→ The task
Please continue the passage below about combining topic models with networks, picking up right after its final sentence.

---------- Text passage ----------

Dietz et al. (2007) created a model that looks at citation networks, where documents are generated by topical innovation and topical inheritance via citations. Nallapati et al. (2008) similarly creates a model that finds topical similarity in citing and cited documents, with the added ability of being able to predict citations that are not present. Blei himself joined the fray in 2009, creating the Relational Topic Model (RTM) with Jonathan Chang, which itself could summarize a network of documents, predict links between them, and predict words within them. Wang et al. (2011) created a model that allows for “the joint analysis of text and links between [people] in a time-evolving social network.” Their model is able to handle situations where links exist even when there is no similarity between the associated texts.
Networks from Topic Models
Some models have been made that infer networks from non-networked text. Broniatowski and Magee (2010 & 2011) extended the Author-Topic Model, building a model that would infer social networks from meeting transcripts. They later added temporal information, which allowed them to infer status hierarchies and individual influence within those social networks.
Many times, however, rather than creating new models, researchers create networks out of topic models that have already been run over a set of data. There are a lot of benefits to this approach, as exemplified by the Newton’s Chymistry project highlighted earlier. Using networks, we can see how documents relate to one another, how they relate to topics, how topics are related to each other, and how all of those are related to words.
Elijah Meeks created a wonderful example combining topic models with networks in Comprehending the Digital Humanities. Using fifty texts that discuss humanities computing, Elijah created a topic model of those documents and used networks to show how documents, topics, and words interacted with one another within the context of the digital humanities.
Elijah Jeff Drouin has also created networks of topic models in Proust, as reported by Elijah.
Peter Leonard recently directed me to TopicNets, a project that combines topic modeling and network analysis in order to create an intuitive and informative navigation interface for documents and topics. This is a great example of an interface that turns topic modeling into a useful scholarly tool, even for those who know little-to-nothing about networks or topic models.
If you want to do something like this yourself, Shawn Graham recently posted a great tutorial on how to create networks using MALLET and Gephi quickly and easily. Prepare your corpus of text, get topics with MALLET, prune the CSV, make a network, visualize it! Easy as pie.
Networks can be a great way to represent topic models. Beyond simple uses of navigation and relatedness as were just displayed, combining the two will put the whole battalion of network analysis tools at the researcher’s disposal. We can use them to find communities of similar documents, pinpoint those documents that were most influential to the rest, or perform any of a number of other workflows designed for network analysis.

---------- Supplied data ----------

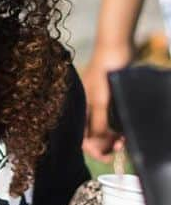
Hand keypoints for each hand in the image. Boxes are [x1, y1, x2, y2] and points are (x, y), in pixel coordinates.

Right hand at [81, 42, 131, 160]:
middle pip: (92, 134)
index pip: (82, 138)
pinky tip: (125, 126)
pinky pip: (110, 116)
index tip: (109, 158)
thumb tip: (97, 145)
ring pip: (103, 126)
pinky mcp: (108, 96)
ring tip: (125, 139)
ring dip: (113, 136)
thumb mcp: (102, 102)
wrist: (116, 46)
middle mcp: (86, 108)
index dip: (94, 151)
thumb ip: (98, 124)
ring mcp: (98, 102)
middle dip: (105, 144)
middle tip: (121, 148)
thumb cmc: (105, 72)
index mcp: (80, 110)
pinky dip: (117, 124)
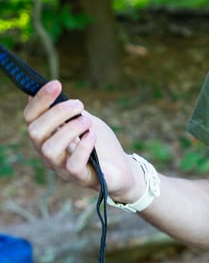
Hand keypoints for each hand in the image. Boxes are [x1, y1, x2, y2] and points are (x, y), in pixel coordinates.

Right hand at [24, 80, 141, 199]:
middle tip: (79, 105)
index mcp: (47, 137)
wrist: (122, 168)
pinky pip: (73, 165)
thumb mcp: (84, 120)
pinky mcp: (80, 178)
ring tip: (87, 122)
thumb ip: (69, 110)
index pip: (31, 117)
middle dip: (56, 113)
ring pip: (50, 149)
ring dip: (69, 130)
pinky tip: (92, 136)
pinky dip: (82, 147)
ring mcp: (62, 168)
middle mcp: (49, 153)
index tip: (57, 84)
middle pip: (35, 132)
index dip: (40, 100)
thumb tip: (52, 88)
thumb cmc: (100, 143)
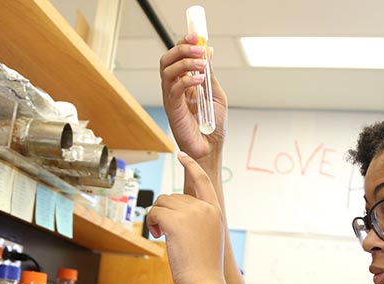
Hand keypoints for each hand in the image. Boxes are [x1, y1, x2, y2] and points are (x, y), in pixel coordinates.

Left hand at [147, 152, 225, 283]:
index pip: (203, 180)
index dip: (192, 166)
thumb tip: (175, 214)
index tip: (182, 155)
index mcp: (215, 211)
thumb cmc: (204, 267)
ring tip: (160, 234)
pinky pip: (155, 212)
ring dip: (157, 217)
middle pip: (174, 196)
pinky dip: (152, 222)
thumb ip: (198, 222)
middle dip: (164, 211)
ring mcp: (191, 212)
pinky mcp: (176, 220)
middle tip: (162, 231)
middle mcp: (205, 208)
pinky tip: (157, 235)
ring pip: (163, 202)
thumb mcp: (208, 238)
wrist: (204, 282)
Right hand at [159, 33, 228, 161]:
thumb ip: (210, 74)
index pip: (178, 57)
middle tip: (198, 46)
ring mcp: (172, 98)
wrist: (211, 148)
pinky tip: (200, 80)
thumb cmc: (213, 126)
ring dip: (185, 62)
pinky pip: (174, 89)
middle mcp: (175, 88)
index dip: (185, 44)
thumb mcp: (216, 94)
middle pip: (167, 60)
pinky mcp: (172, 109)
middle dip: (181, 49)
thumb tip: (208, 51)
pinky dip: (187, 80)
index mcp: (185, 83)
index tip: (197, 36)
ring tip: (201, 63)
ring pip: (167, 71)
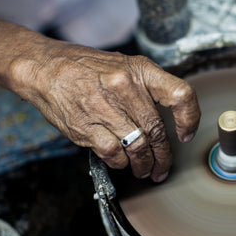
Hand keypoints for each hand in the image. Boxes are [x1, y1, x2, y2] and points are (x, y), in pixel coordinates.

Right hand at [14, 42, 199, 181]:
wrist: (45, 68)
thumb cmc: (86, 68)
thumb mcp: (124, 65)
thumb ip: (147, 88)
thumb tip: (169, 118)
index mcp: (140, 70)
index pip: (180, 94)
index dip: (190, 119)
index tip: (186, 135)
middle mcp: (125, 87)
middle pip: (157, 130)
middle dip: (163, 156)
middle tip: (162, 167)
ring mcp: (104, 107)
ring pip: (138, 146)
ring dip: (144, 164)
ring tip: (144, 170)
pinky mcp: (86, 126)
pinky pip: (114, 153)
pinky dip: (120, 163)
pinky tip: (121, 161)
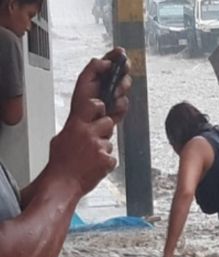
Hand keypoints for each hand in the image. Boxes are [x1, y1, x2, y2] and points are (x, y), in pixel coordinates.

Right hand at [48, 49, 132, 196]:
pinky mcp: (106, 158)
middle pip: (106, 115)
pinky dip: (105, 160)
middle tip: (93, 135)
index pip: (88, 95)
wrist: (62, 184)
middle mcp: (85, 130)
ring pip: (110, 134)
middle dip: (104, 122)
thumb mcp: (66, 136)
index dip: (99, 79)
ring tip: (90, 154)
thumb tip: (97, 113)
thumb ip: (81, 123)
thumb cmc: (63, 161)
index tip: (111, 65)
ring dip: (103, 143)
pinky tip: (94, 165)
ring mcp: (97, 144)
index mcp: (74, 123)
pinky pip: (112, 154)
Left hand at [71, 48, 132, 122]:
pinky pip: (125, 104)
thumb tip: (107, 62)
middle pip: (122, 74)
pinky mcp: (118, 109)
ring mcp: (113, 97)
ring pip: (125, 89)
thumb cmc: (80, 107)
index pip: (110, 61)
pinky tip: (112, 110)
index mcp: (97, 76)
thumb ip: (94, 68)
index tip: (121, 53)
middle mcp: (106, 84)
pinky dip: (120, 107)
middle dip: (121, 78)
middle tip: (117, 83)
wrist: (85, 127)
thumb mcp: (84, 81)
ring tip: (111, 99)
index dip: (116, 56)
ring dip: (120, 93)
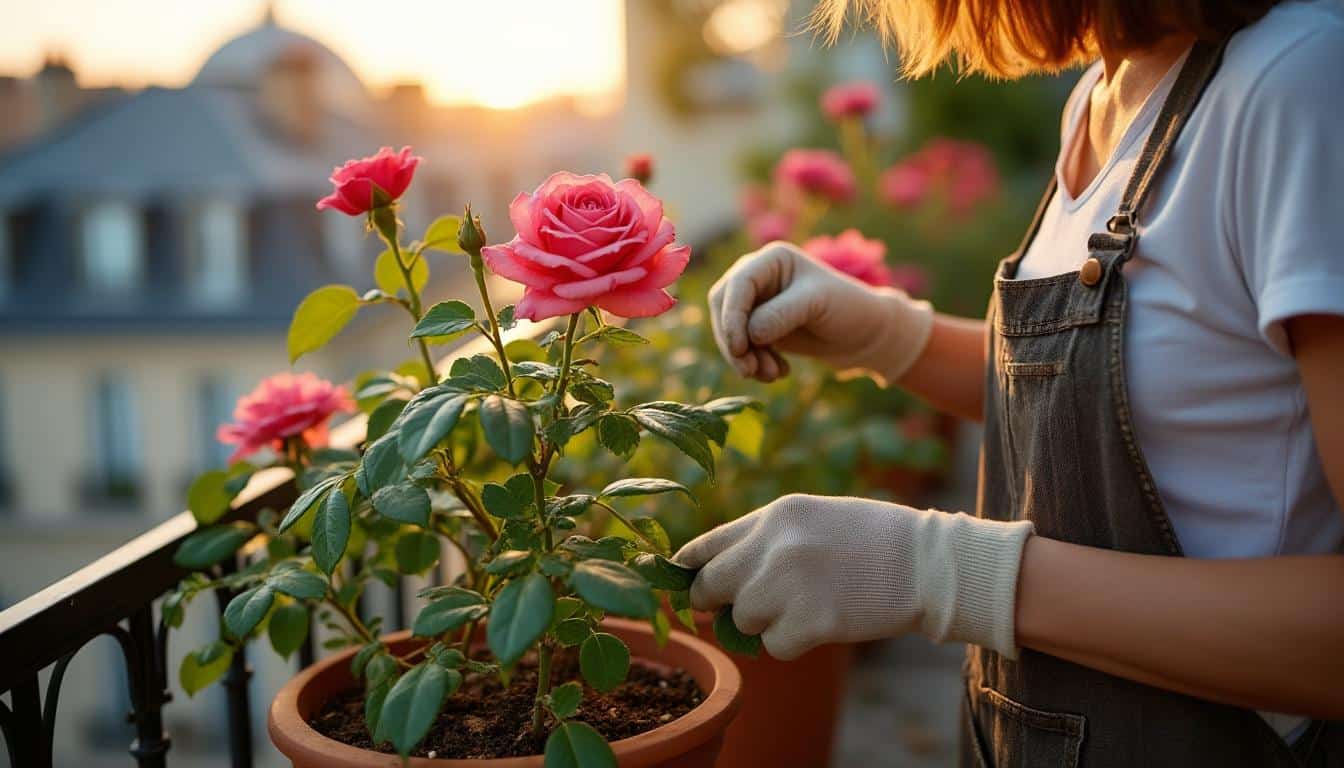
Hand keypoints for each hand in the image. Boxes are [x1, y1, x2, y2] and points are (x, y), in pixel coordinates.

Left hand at [674, 494, 1032, 659]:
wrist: (930, 562)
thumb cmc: (874, 540)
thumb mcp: (814, 518)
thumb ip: (766, 540)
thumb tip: (717, 575)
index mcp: (776, 515)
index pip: (706, 545)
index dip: (689, 571)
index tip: (685, 587)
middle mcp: (775, 546)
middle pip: (711, 586)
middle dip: (715, 603)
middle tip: (736, 611)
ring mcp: (791, 584)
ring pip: (742, 619)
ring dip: (763, 624)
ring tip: (802, 609)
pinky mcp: (812, 621)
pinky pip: (773, 646)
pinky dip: (790, 644)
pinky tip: (820, 625)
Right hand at [707, 242, 933, 383]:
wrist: (866, 334)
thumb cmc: (848, 308)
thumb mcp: (818, 304)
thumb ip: (782, 314)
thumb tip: (749, 333)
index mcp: (771, 259)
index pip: (737, 285)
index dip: (731, 317)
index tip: (740, 349)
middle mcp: (759, 277)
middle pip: (723, 308)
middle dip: (734, 342)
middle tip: (750, 371)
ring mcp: (757, 303)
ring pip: (729, 331)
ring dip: (744, 358)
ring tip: (772, 376)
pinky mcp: (760, 327)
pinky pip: (742, 347)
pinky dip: (754, 363)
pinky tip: (779, 372)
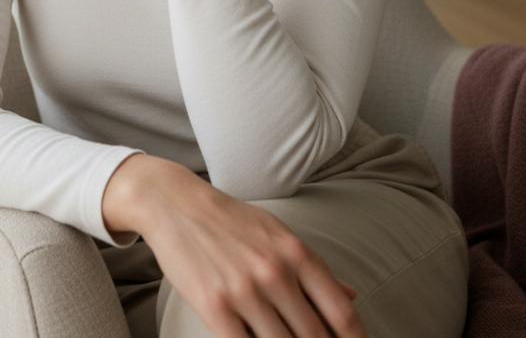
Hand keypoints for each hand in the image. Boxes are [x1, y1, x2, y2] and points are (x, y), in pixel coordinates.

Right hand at [103, 155, 366, 337]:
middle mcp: (275, 273)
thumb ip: (313, 267)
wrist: (174, 202)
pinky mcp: (214, 307)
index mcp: (296, 253)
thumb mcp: (276, 232)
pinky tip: (253, 337)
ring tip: (278, 337)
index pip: (342, 315)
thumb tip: (351, 296)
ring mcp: (244, 292)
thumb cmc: (229, 218)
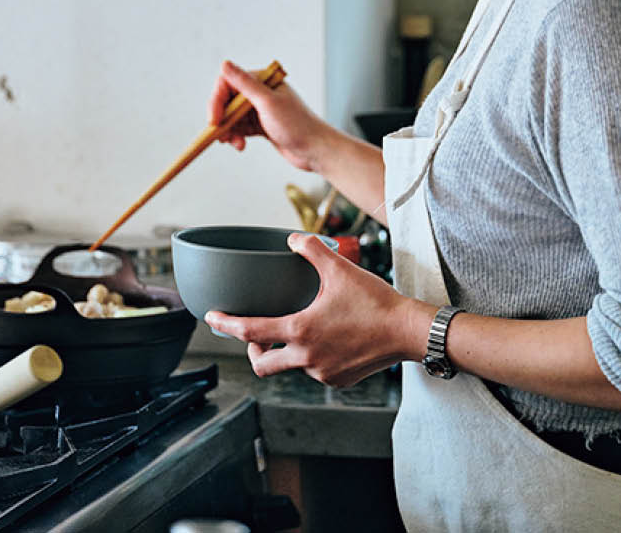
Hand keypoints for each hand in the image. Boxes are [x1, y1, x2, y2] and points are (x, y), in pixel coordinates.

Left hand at [205, 233, 425, 387]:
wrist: (408, 331)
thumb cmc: (376, 301)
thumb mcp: (340, 269)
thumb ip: (312, 250)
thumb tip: (293, 239)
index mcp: (300, 331)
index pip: (251, 331)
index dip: (226, 324)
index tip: (212, 317)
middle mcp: (307, 358)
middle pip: (263, 364)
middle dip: (253, 351)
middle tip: (255, 336)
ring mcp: (323, 373)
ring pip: (292, 367)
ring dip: (287, 352)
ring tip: (299, 331)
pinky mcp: (339, 381)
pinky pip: (315, 372)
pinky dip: (312, 359)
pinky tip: (325, 343)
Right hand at [208, 60, 329, 172]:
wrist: (315, 150)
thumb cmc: (297, 124)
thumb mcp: (268, 103)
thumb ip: (245, 84)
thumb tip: (224, 64)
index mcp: (262, 81)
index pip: (228, 84)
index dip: (217, 100)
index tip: (214, 119)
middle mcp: (260, 92)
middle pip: (228, 101)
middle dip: (222, 119)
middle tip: (221, 136)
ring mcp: (260, 109)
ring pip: (232, 117)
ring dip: (229, 130)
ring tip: (234, 143)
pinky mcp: (261, 125)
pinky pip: (240, 128)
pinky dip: (236, 136)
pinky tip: (240, 145)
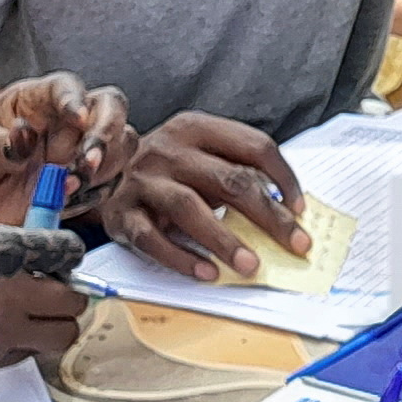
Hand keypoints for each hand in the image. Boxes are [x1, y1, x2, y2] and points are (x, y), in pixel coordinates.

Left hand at [0, 73, 135, 229]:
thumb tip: (25, 136)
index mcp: (33, 101)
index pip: (67, 87)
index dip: (77, 99)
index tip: (77, 118)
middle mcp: (59, 125)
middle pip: (109, 112)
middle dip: (106, 135)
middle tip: (87, 162)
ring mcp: (70, 158)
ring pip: (118, 149)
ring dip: (106, 167)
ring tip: (69, 187)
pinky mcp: (73, 191)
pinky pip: (105, 188)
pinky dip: (96, 194)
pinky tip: (66, 202)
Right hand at [91, 111, 302, 280]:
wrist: (100, 174)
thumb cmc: (168, 171)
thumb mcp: (200, 158)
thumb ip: (236, 175)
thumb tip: (286, 215)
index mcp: (196, 128)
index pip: (254, 146)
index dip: (284, 178)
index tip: (301, 210)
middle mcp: (169, 148)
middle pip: (228, 180)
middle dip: (268, 216)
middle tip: (295, 246)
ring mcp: (143, 180)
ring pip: (189, 208)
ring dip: (224, 239)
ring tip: (251, 265)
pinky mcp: (121, 213)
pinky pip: (152, 238)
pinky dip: (181, 257)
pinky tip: (207, 273)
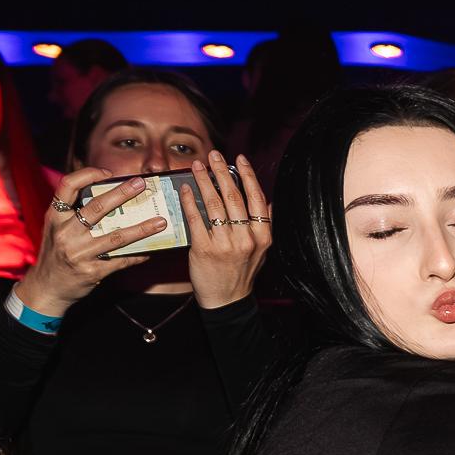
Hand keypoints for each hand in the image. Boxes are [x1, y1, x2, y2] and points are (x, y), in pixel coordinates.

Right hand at [15, 169, 166, 315]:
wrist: (46, 287)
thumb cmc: (56, 252)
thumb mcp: (56, 227)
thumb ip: (74, 212)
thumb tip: (110, 196)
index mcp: (55, 216)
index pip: (67, 186)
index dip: (88, 175)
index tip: (108, 173)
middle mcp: (65, 232)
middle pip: (97, 207)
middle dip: (122, 193)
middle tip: (142, 184)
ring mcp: (78, 252)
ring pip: (115, 236)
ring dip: (141, 228)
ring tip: (160, 222)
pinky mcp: (91, 271)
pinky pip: (121, 260)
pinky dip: (138, 254)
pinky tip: (152, 250)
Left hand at [184, 151, 272, 309]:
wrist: (226, 300)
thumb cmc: (242, 272)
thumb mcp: (261, 250)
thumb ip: (264, 225)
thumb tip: (268, 202)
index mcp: (263, 236)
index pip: (256, 199)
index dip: (247, 175)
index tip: (238, 158)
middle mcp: (246, 238)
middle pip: (234, 197)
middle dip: (222, 171)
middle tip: (213, 155)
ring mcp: (226, 244)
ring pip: (214, 205)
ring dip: (204, 181)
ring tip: (197, 166)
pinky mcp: (205, 249)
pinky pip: (196, 219)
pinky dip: (190, 201)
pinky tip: (186, 189)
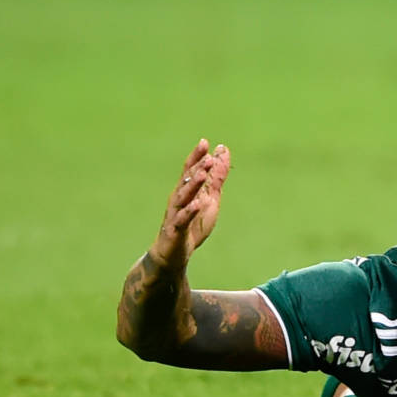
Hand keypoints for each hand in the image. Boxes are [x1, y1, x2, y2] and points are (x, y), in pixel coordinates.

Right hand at [151, 139, 230, 269]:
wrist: (174, 254)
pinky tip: (197, 204)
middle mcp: (178, 200)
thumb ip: (216, 178)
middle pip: (186, 181)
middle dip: (196, 168)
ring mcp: (175, 214)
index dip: (196, 156)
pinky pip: (182, 219)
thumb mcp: (210, 199)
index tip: (205, 142)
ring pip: (183, 197)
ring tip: (202, 174)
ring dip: (193, 185)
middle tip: (207, 156)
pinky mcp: (175, 230)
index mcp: (186, 192)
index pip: (190, 170)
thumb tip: (222, 153)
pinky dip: (190, 211)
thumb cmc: (192, 225)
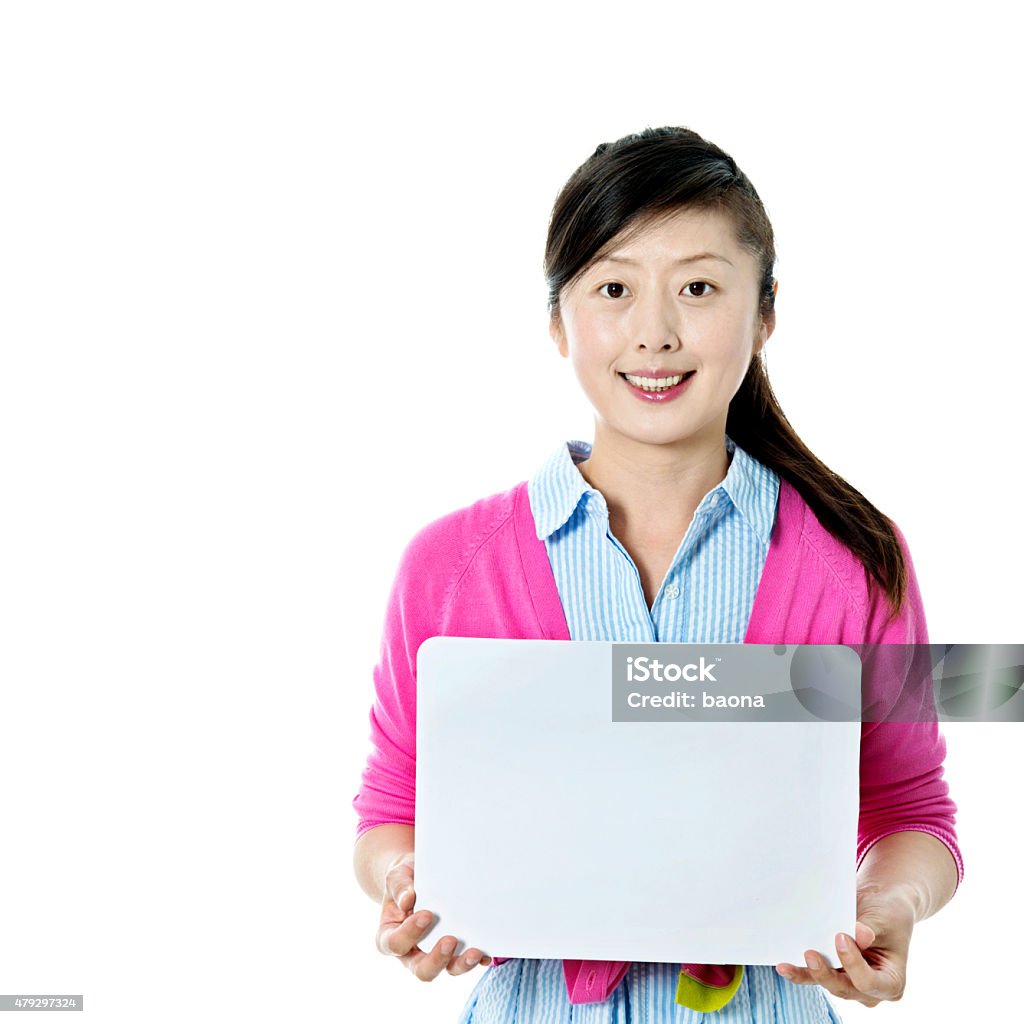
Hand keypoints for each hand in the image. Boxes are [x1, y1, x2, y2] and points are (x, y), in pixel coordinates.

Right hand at [375, 851, 492, 980]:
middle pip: (421, 970)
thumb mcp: (397, 875)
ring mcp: (434, 955)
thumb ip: (399, 885)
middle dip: (437, 959)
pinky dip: (478, 960)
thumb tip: (407, 899)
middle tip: (451, 940)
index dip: (410, 933)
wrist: (419, 879)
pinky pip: (466, 961)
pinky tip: (488, 952)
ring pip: (447, 970)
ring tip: (475, 952)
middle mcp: (411, 952)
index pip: (395, 943)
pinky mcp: (454, 953)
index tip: (427, 914)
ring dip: (461, 964)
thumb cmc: (406, 879)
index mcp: (390, 936)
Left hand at [775, 885, 915, 1006]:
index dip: (854, 965)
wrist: (881, 903)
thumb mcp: (884, 920)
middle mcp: (871, 989)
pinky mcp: (833, 971)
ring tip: (786, 965)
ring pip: (827, 983)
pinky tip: (784, 965)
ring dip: (807, 974)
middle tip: (810, 953)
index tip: (841, 938)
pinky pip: (815, 975)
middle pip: (845, 988)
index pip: (869, 982)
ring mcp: (850, 982)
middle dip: (826, 973)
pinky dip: (801, 971)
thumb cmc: (888, 913)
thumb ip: (870, 930)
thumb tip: (860, 935)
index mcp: (891, 982)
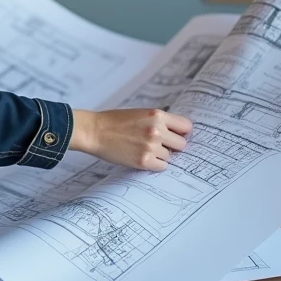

----------

→ Answer area
As with anything, however, there are a few setbacks. Topic models are rich with data. Every document is related to every other document, if some only barely. Similarly, every topic is related to every other topic. By deciding to represent document similarity over a network, you must make the decision of precisely how similar you want a set of documents to be if they are to be linked. Having a network with every document connected to every other document is scarcely useful, so generally we’ll make our decision such that each document is linked to only a handful of others. This allows for easier visualization and analysis, but it also destroys much of the rich data that went into the topic model to begin with. This information can be more fully preserved using other techniques, such as multidimensional scaling.
A somewhat more theoretical complication makes these network representations useful as a tool for navigation, discovery, and exploration, but not necessarily as evidentiary support. Creating a network of a topic model of a set of documents piles on abstractions. Each of these systems comes with very different assumptions, and it is unclear what complications arise when combining these methods ad hoc.
Although there may be issues with the process, the combination of topic models and networks is sure to yield much fruitful research in the digital humanities. There are some fantastic tutorials out there for getting started with topic modeling in the humanities, such as Shawn Graham’s post on Getting Started with MALLET and Topic Modeling, as well as on combining them with networks, such as this post from the same blog. Shawn is right to point out MALLET, a great tool for starting out, but you can also find the code used for various models on many of the model-makers’ academic websites. One code package that stands out is Chang’s implementation of LDA and related models in R.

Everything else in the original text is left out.